### Work instructions
Using the material that follows, work out how many lines include the word "Program". Your answer should be that number only.

### Data to process
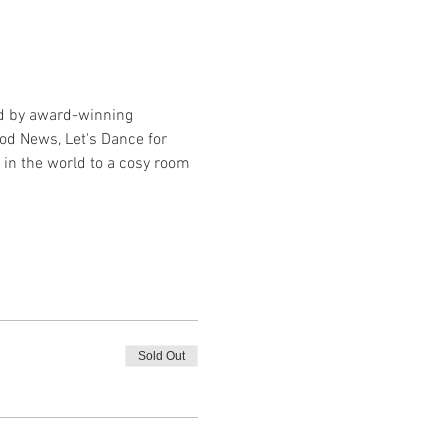
ed by award-winning 
od News, Let's Dance for 
in the world to a cosy room 
Sold Out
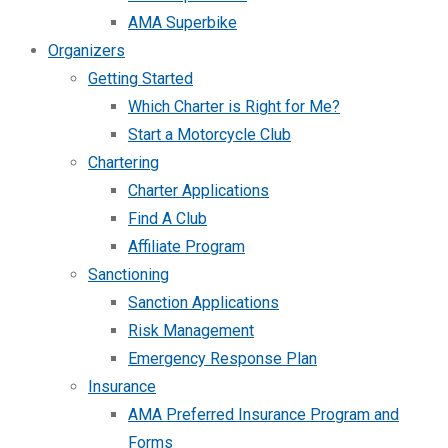
AMA Superbike
Organizers
Getting Started
Which Charter is Right for Me?
Start a Motorcycle Club
Chartering
Charter Applications
Find A Club
Affiliate Program
Sanctioning
Sanction Applications
Risk Management
Emergency Response Plan
Insurance
AMA Preferred Insurance Program and
Forms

### Reply
2